## Front-end code edit data
· · · ·
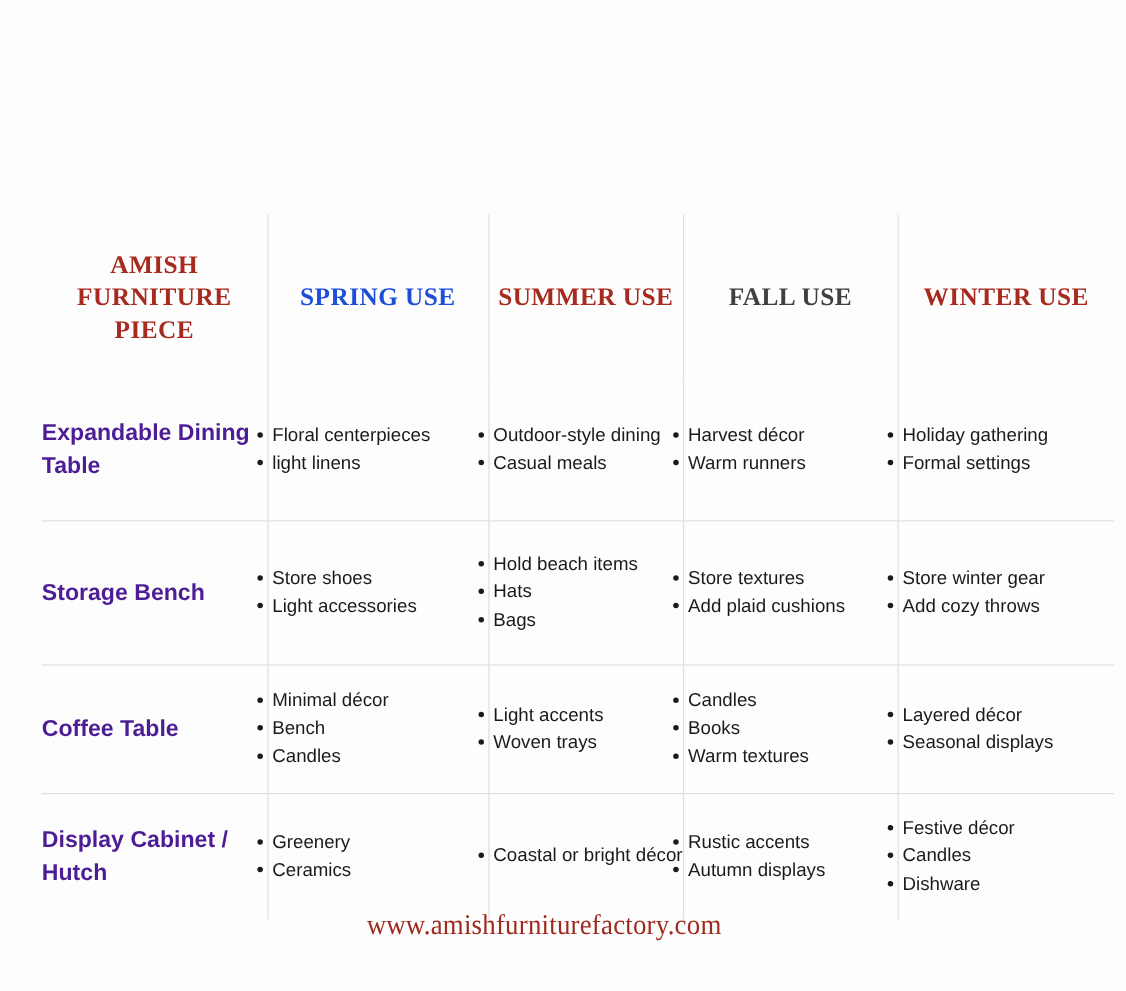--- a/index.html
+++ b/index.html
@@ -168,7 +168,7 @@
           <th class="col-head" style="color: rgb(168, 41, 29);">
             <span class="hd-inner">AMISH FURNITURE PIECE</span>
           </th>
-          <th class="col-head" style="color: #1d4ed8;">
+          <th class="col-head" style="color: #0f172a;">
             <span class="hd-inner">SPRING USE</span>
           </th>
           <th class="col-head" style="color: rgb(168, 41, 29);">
· · · ·
## Exercise
Working through the data above, find every line holding "head" and copy it.

## Answer
           <th class="col-head" style="color: rgb(168, 41, 29);">
-          <th class="col-head" style="color: #1d4ed8;">
+          <th class="col-head" style="color: #0f172a;">
           <th class="col-head" style="color: rgb(168, 41, 29);">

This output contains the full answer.